All you need to know about Thangkas
A thangka, variously spelt as thangka, tangka, thanka, or tanka, is a Tibetan Buddhist painting on cotton, silk appliqué, usually depicting a Buddhist deity, scene, or mandala.
Table of Contents
- 1 - The delicate nature of a Thangka
- 2 - Similarity with Western portraits
- 3 - Personal meditation & monastic teachings
- 4 - Glossary of terms related to Thangkas
The delicate nature of a Thangka
Thangkas are traditionally kept unframed and rolled up when not on display, mounted on a textile backing somewhat in the style of Chinese scroll paintings, with a further silk cover on the front.
Well treated, thangkas can last a long time, but because of their delicate nature, they have to be kept in dry places where moisture will not affect the quality of the silk.
Similarity with Western portraits
Most thangkas are relatively small, comparable in size to a Western half-length portrait, but some are extremely large, several metres in each dimension.
Large thangkas are designed to be displayed, typically for very brief periods on a monastery wall, as part of religious festivals.
Personal meditation & monastic teachings
Most thangkas were intended for personal meditation or instruction of monastic students.
They often have elaborate compositions including many very small figures.
A central deity is often surrounded by other identified figures in a symmetrical composition.
Narrative scenes are less common, but do appear.
Glossary of terms related to Thangkas
Thangka is an art. A thangka is a Tibetan Buddhist painting on cotton, silk applique, usually depicting a Buddhist deity, scene, or mandala. Thangkas are traditionally kept unframed and rolled up when not on display, mounted on a textile backing somewhat in the style of Chinese scroll paintings, with a further silk cover on the front.
Paubhā is a traditional religious painting made by the Newar people of Nepal. Paubhas depict deities, mandalas or monuments, and are used to help the practitioner meditate. The Tibetan equivalent is known as Thangka.

RECORD EXCERPTS:
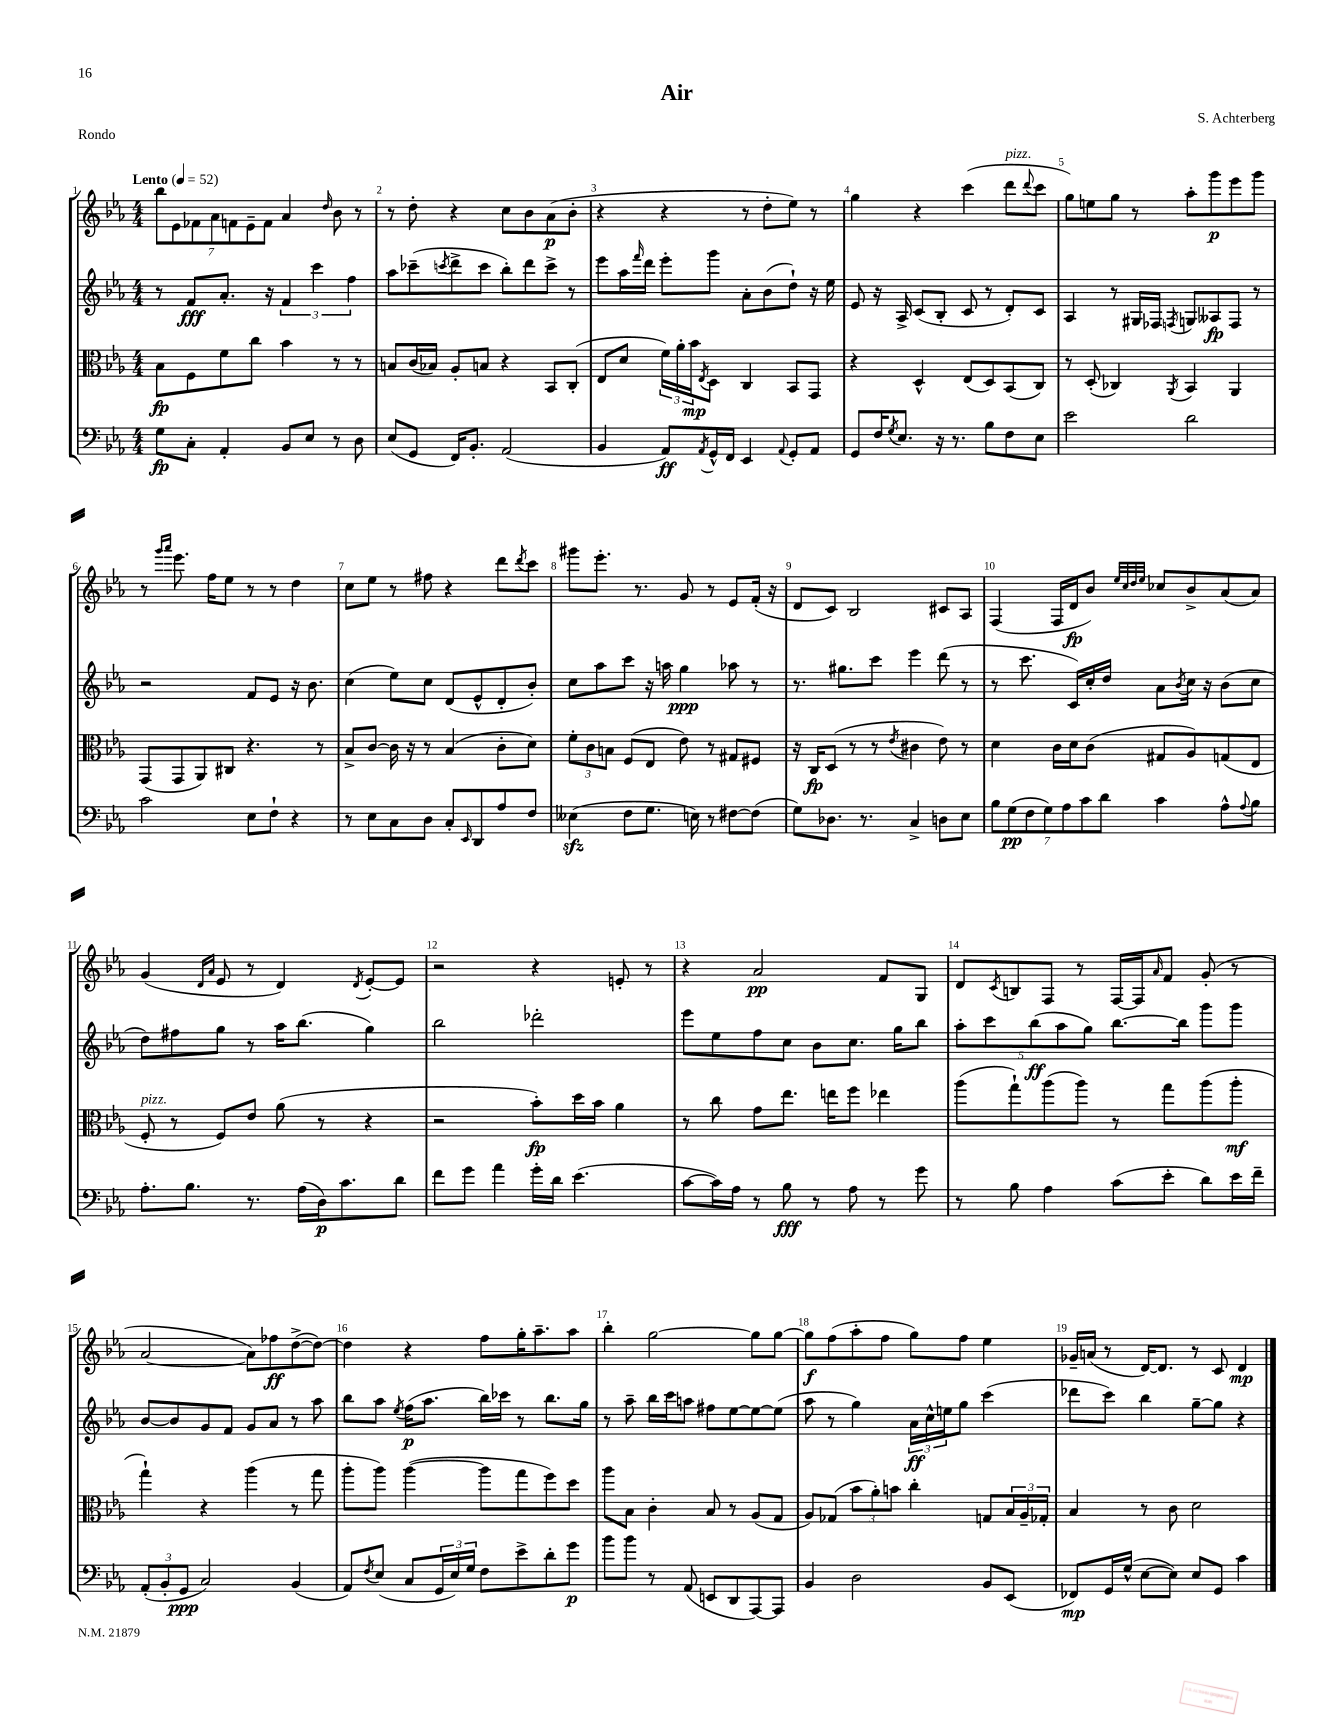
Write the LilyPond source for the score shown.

\header { title = "Air" composer = "S. Achterberg" piece = "Rondo" }
<<
\new StaffGroup <<
\new Staff = "s0" {
    \clef treble \key ees \major \numericTimeSignature \time 4/4 \tempo "Lento" 4 = 52
    \tuplet 7/4 { bes''8 ees'8 fes'8 aes'8 f'8 ees'8-- f'8 } aes'4 \grace { d''16 } bes'8 r8 |
    r8 d''8-. r4 c''8 bes'8 aes'8\p( bes'8-. |
    r4 r4 r8 d''8-. ees''8) r8 |
    g''4 r4 c'''4( d'''8^\markup { \italic "pizz." } \appoggiatura { d'''8 } c'''8 |
    g''8) e''8 g''8 r8 aes''8-. g'''8\p ees'''8 g'''8 |
    r8 \grace { g'''16 aes'''16 } ees'''8. f''16 ees''8 r8 r8 d''4 |
    c''8 ees''8 r8 fis''8 r4 d'''8 \acciaccatura { d'''8 } c'''8 |
    gis'''8 ees'''8.-. r8. g'8 r8 ees'8 f'16-.( r16 |
    d'8 c'8) bes2 cis'8 aes8 |
    f4( f16 d'16\fp bes'8) \grace { ees''32 c''32 d''32 ees''32 } ces''8 bes'8-> aes'8( aes'8) |
    g'4( \grace { d'16 aes'16 } ees'8 r8 d'4) \acciaccatura { d'8 } ees'8~-. ees'8 |
    r2 r4 e'8-. r8 |
    r4 aes'2\pp f'8 g8 |
    d'8 \acciaccatura { c'8 } b8 f8 r8 f16~ f16 \grace { aes'16 } f'8 g'8-.( r8 |
    aes'2~ aes'8) fes''8\ff d''8~->( d''8~) |
    d''4 r4 f''8 g''16-. aes''8.-- aes''8 |
    bes''4-. g''2~ g''8 g''8~ |
    g''8\f f''8( aes''8-. f''8 g''8) f''8 ees''4 |
    ges'16-- a'16( r8 d'16~) d'8. r8 c'8 d'4\mp \bar "|." |
}
\new Staff = "s1" {
    \clef treble \key ees \major \numericTimeSignature \time 4/4
    r8 f'8\fff aes'8.-. r16 \tuplet 3/2 { f'4 c'''4 f''4 } |
    aes''8 ces'''8--( \acciaccatura { c'''8 } d'''8-> c'''8 bes''8-.) d'''8 c'''8-> r8 |
    ees'''8 aes''16 \grace { f'''16 } d'''16 ees'''8-. g'''8 aes'8-. bes'8( d''8-!) r16 ees''16 |
    ees'8 r16 aes16-> c'8( bes8-. c'8 r8 d'8-.) c'8 |
    aes4 r8 gis16 fes16 \acciaccatura { f8 } g8 aeses8\fp f8 r8 |
    r2 f'8 ees'8 r16 bes'8. |
    c''4( ees''8) c''8 d'8( ees'8-^ d'8-. bes'8-.) |
    c''8 aes''8 c'''8 r16 a''16 g''4\ppp aes''8 r8 |
    r8. gis''8. c'''8 ees'''4 d'''8( r8 |
    r8 c'''8. c'16) c''16-. d''16 aes'8 \acciaccatura { bes'8 } c''16 r16 bes'8( c''8 |
    d''8) fis''8 g''8 r8 aes''16 bes''8.( g''4) |
    bes''2 des'''2-. |
    ees'''8 ees''8 f''8 c''8 bes'8 c''8. g''16 bes''8 |
    \tuplet 5/4 { aes''8-. c'''8 bes''8\ff( aes''8 g''8) } bes''8.~ bes''16 g'''8 g'''8 |
    bes'8~ bes'8 g'8 f'8 g'8 aes'8 r8 aes''8 |
    bes''8 aes''8 \acciaccatura { ees''8 } f''16\p( aes''8. bes''16) ces'''16 r8 bes''8. g''16 |
    r8 aes''8-- bes''16 c'''16 a''8 fis''8 ees''8~ ees''8~ ees''8( |
    aes''8 r8 g''4) \tuplet 3/2 { aes'16\ff c''16-^ e''16 } g''8 c'''4( |
    des'''8 c'''8) bes''4 g''8~-- g''8 r4 \bar "|." |
}
\new Staff = "s2" {
    \clef alto \key ees \major \numericTimeSignature \time 4/4
    bes8\fp f8 f'8 c''8 bes'4 r8 r8 |
    b8 c'16( bes16) aes8-. b8 r4 bes,8 c8-.( |
    ees8 d'8 \tuplet 3/2 { f'16) aes'16-. bes'16\mp } \acciaccatura { ees8 } d8 c4 bes,8 g,8 |
    r4 d4-^ ees8( d8) bes,8( c8) |
    r8 d8-.( ces4) \acciaccatura { aes,8 } bes,4 aes,4 |
    g,8( g,8 aes,8) cis8 r4. r8 |
    bes8-> c'8~ c'16 r16 r8 bes4( c'8-. d'8) |
    \tuplet 3/2 { f'8-. c'8 b8 } f8( ees8 ees'8) r8 gis8 fis8 |
    r16 c16\fp d8( r8 r8 \acciaccatura { ees'8 } cis'4 ees'8) r8 |
    d'4 c'16 d'16 c'8( gis8 aes8) g8( ees8 |
    f8-.^\markup { \italic "pizz." } r8 f8) ees'8 aes'8( r8 r4 |
    r2 bes'8-.\fp) d''16 bes'16 aes'4 |
    r8 c''8 g'8 ees''8. e''16 f''8 ees''4 |
    aes''8( g''8-!) aes''8( aes''8) r8 g''8 aes''8( aes''8-.\mf |
    g''4-!) r4 aes''4( r8 g''8 |
    aes''8-. aes''8) aes''4~( aes''8 g''8 f''8) d''8 |
    aes''8 bes8 c'4-. bes8 r8 aes8( g8 |
    aes8) ges8( \tuplet 3/2 { bes'8 aes'8-.) b'8 } c''4-. g8 \tuplet 3/2 { bes16 aes16-- ges16-. } |
    bes4 r8 c'8 d'2 \bar "|." |
}
\new Staff = "s3" {
    \clef bass \key ees \major \numericTimeSignature \time 4/4
    g8\fp c8-. aes,4-. bes,8 ees8 r8 d8 |
    ees8( g,8 f,16) bes,8.-. aes,2( |
    bes,4 aes,8\ff) \acciaccatura { aes,8 } g,16-^ f,16 ees,4 \appoggiatura { aes,8 } g,8-. aes,8 |
    g,8 f16 \acciaccatura { g8 } ees8. r16 r8. bes8 f8 ees8 |
    ees'2 d'2 |
    c'2 ees8 f8-! r4 |
    r8 ees8 c8 d8 c8-. \grace { ees,16 } d,8 aes8 f8 |
    eeses4\sfz( f8 g8. e16) r8 fis8~ fis8( |
    g8) des8. r8. c4-> d8 ees8 |
    \tuplet 7/4 { bes8 g8\pp( f8 g8) aes8 c'8 d'8 } c'4 aes8-^ \appoggiatura { aes8 } bes8 |
    aes8.-. bes8. r8. aes16( d16\p) c'8. d'8 |
    f'8 g'8 aes'4 g'16-. d'16 ees'4.( |
    c'8~ c'16) aes16 r8 bes8\fff r8 aes8 r8 g'8 |
    r8 bes8 aes4 c'8( ees'8-. d'8) ees'16 f'16-- |
    \tuplet 3/2 { aes,8-.( bes,8-. g,8\ppp } c2) bes,4( |
    aes,8) \acciaccatura { f8 } ees8( c8 \tuplet 3/2 { g,16 ees16) g16 } f8 ees'8-> d'8-. g'8\p |
    bes'8 bes'8 r8 aes,8( e,8 d,8 aes,,8~) aes,,8 |
    bes,4 d2 bes,8 ees,8( |
    fes,8\mp) g,16 g16-^( ees8~ ees8) ees8 g,8 c'4 \bar "|." |
}
>>
>>
\layout { \context { \Score \override BarNumber.break-visibility = ##(#f #t #t) barNumberVisibility = #all-bar-numbers-visible } }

EXERCISE REQUIREMENTS:
1. For each statement, say whether the page on thangkas agrees with it, answering yes or no and quoting the words that decide it. (a) Thangkas are usually framed when not on display. (b) Large thangkas are typically shown for very brief periods on a monastery wall. (c) Narrative scenes are the most common subject of thangkas.
2. List every spelling of the word "thangka" that the page on thangkas gives.
The lines come from a different source than the page on thangkas.

RESPONSES:
1.
(a) No: "Thangkas are traditionally kept unframed and rolled up when not on display"
(b) Yes: "typically for very brief periods on a monastery wall, as part of religious festivals"
(c) No: "Narrative scenes are less common, but do appear."

2. thangka, tangka, thanka, tanka